EXTRAIT:
--
Baba Taher – La voie du derviche

Né en 947 à Hamadan, Iran
Mort en 1032 Hamadan, Iran

Les ermites se contentent d'une seule amande par jour, mais moi, Baba Taher, je me contenterai de ton sourire.

– Baba Taher

Baba Taher, né à Hamadan en Iran, est un soufi et poète derviche persan du 11ème siècle. Il occupe une place à part dans la poésie car ses quatrains mystiques sont rédigés dans un dialecte local assez difficile à comprendre. On sait très peu de choses sur sa vie, sauf qu’il vivait retiré dans les montagnes comme un ermite. Dans ses poèmes, les vertus de la simplicité, de la sincérité et de l’humilité sont mises en avant.

 

Son mausolée est situé sur une colline à Hamadan; le bâtiment est de forme octogonale, constitué de briques et de béton, assez récent car construit en 1965.
--
Entrées enregistrées
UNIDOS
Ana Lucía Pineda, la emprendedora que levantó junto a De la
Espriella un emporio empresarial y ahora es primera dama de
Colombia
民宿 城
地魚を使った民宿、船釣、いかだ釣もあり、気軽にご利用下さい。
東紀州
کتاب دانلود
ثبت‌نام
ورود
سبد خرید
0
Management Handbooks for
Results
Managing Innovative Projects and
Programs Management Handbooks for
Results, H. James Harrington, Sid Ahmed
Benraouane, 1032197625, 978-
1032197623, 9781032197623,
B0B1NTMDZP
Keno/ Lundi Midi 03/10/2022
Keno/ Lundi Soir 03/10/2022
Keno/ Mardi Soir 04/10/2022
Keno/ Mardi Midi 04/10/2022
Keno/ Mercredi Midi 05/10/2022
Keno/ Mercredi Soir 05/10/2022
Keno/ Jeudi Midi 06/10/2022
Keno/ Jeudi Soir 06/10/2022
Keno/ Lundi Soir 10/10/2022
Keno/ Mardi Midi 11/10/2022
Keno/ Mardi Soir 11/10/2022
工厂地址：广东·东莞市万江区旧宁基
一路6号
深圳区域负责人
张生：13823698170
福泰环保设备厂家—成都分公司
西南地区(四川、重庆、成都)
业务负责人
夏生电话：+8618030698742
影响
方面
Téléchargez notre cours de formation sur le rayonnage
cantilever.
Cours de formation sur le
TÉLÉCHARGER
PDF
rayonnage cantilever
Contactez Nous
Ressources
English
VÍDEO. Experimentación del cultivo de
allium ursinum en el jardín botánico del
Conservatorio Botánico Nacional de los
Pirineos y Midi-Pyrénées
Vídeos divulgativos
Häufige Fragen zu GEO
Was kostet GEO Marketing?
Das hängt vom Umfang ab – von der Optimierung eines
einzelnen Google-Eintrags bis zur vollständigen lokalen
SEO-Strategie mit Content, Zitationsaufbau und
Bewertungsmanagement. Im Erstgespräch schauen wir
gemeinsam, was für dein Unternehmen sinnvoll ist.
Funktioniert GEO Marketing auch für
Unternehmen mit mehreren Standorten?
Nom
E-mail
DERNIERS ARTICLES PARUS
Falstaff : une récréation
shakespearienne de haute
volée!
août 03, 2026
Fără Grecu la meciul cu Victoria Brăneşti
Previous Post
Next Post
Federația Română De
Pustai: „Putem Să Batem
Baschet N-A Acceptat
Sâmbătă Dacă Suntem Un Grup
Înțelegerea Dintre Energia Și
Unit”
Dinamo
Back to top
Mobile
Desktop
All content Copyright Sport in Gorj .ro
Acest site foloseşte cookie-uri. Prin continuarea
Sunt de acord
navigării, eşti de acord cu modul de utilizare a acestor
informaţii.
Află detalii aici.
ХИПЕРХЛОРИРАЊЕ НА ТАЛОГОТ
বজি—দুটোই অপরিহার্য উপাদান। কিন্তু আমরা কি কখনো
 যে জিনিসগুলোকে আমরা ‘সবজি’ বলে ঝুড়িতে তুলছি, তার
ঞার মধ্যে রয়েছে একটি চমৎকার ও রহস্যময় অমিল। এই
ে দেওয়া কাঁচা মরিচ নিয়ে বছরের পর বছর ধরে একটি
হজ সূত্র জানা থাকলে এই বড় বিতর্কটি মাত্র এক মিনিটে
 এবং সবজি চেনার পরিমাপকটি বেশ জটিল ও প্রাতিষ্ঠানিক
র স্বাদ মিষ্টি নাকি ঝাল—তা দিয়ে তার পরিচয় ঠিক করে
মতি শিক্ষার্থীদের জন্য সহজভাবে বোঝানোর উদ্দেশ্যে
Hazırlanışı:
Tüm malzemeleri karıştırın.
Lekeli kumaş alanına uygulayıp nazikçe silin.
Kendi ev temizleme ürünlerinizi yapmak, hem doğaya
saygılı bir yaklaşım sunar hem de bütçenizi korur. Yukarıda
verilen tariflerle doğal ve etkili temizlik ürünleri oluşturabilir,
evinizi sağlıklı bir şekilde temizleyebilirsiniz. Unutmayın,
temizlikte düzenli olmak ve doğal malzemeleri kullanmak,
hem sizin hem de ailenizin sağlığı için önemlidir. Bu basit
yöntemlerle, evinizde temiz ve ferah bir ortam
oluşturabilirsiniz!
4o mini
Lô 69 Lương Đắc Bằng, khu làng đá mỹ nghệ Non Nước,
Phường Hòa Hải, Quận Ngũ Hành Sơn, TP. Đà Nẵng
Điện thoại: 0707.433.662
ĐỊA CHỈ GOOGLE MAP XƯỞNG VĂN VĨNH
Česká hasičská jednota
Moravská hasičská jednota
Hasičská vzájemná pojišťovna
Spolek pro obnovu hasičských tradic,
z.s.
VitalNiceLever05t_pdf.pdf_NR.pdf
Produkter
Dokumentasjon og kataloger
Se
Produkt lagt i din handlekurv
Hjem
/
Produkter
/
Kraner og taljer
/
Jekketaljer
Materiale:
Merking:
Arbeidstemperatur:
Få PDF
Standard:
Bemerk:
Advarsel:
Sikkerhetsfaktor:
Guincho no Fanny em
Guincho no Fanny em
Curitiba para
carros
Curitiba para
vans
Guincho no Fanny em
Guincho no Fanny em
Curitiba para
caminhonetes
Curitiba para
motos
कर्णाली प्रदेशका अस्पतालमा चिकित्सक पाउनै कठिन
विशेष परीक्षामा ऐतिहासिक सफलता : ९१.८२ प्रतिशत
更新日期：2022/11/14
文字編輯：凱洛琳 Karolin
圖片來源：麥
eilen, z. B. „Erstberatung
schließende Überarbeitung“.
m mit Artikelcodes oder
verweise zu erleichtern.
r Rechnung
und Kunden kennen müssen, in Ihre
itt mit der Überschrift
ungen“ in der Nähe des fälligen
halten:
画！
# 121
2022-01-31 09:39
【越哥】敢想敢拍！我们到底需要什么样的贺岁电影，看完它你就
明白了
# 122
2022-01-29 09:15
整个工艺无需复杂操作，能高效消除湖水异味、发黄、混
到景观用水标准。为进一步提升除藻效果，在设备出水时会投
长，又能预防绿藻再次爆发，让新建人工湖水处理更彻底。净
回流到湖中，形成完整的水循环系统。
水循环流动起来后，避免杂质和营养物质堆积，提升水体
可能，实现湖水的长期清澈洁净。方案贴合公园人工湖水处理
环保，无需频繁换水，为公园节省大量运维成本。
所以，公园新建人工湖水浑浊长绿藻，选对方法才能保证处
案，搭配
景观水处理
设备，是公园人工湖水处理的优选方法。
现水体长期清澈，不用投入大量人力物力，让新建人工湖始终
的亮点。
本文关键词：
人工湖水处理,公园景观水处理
--
CONSIGNES:
1 > Répondez aux questions suivantes d'après le texte sur Baba Taher.
(a) Où se trouve son mausolée, et en quelle année a-t-il été construit ?
(b) Dans quoi ses quatrains mystiques sont-ils rédigés ?
(c) Quelles vertus ses poèmes mettent-ils en avant ?
2 > D'après le texte sur Baba Taher, pourquoi ce poète occupe-t-il une place à part dans la poésie ?
3 > Donnez la suite du texte sur Baba Taher à partir de sa dernière phrase.
Les enregistrements n'ont aucun lien avec le texte sur Baba Taher.

RÉPONSES DANS L'ORDRE:
1 >
(a) Sur une colline à Hamadan ; il a été construit en 1965.
(b) Dans un dialecte local assez difficile à comprendre.
(c) La simplicité, la sincérité et l'humilité.

2 > Il occupe une place à part parce que ses quatrains mystiques sont rédigés dans un dialecte local assez difficile à comprendre.

3 >
— Catherine Touaibi

 
Récit de voyage

En sortant de la voiture, mon regard se pose sur le mausolée au loin. Encore sous le charme des merveilles d’Ispahan, je laisse échapper un cri spontané : « C’est moche ! » La déception me submerge – le bâtiment, tout en béton, est loin de l’image que je m’en étais faite…

 

À l’entrée, deux hommes, probablement à la retraite, nous accueillent. Leurs visages trahissent une lassitude profonde, et ils nous confient, sans détour, les difficultés de leur quotidien. Nous sommes au printemps 2019, en pleine période de durcissement des sanctions contre l’Iran, et la vie devient chaque jour plus chère.

 

Pourtant, dès que je pénètre dans le sanctuaire, quelque chose change. Des hommes, assis çà et là, se mettent soudain à chanter des poèmes de Baba Taher. Une flûte se joint à leurs voix, et les mélodies emplissent l’espace d’une résonance envoûtante. L’émotion me submerge : la chair de poule, les larmes qui coulent sans retenue… L’acoustique est magique, et sous ces voûtes austères, tout semble s’animer d’une vibration presque sacrée. Nous ne sommes plus que des âmes connectées, unies par cette musique qui transcende les mots. Les regards des hommes, brillants d’émotion, croisent le mien – ils sont touchés de me voir si bouleversée.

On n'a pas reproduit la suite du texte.